§ Records supplied
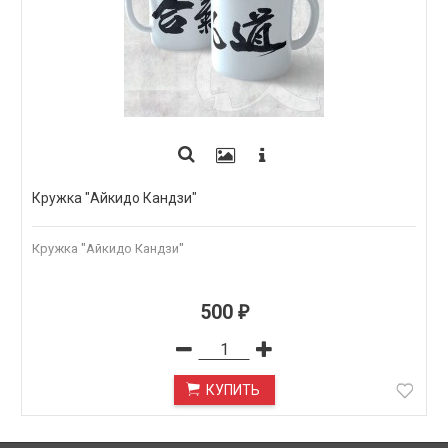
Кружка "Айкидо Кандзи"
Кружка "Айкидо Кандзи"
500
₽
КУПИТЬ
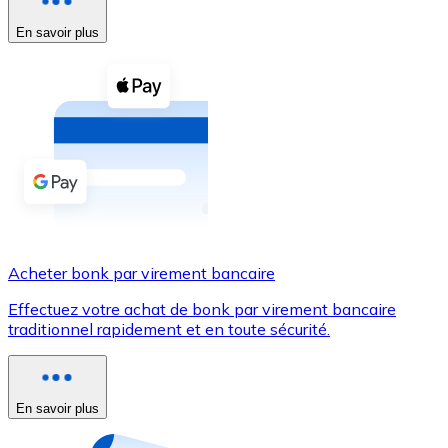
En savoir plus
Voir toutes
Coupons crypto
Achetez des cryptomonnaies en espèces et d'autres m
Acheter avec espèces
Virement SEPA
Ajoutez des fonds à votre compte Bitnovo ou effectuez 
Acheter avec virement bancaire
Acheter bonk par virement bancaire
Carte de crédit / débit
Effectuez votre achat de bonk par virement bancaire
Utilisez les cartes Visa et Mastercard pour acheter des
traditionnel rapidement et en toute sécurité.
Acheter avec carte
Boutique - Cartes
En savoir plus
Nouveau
...
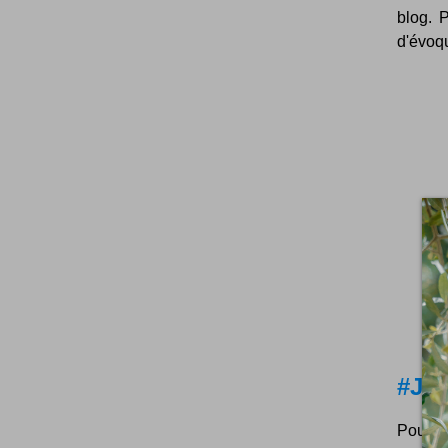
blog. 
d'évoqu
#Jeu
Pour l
---
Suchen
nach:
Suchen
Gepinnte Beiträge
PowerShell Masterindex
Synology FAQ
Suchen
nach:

§ What you need to do
Find every line in the records that has the word "bonk". Copy those lines.

§ Worked solution
Acheter bonk par virement bancaire
Effectuez votre achat de bonk par virement bancaire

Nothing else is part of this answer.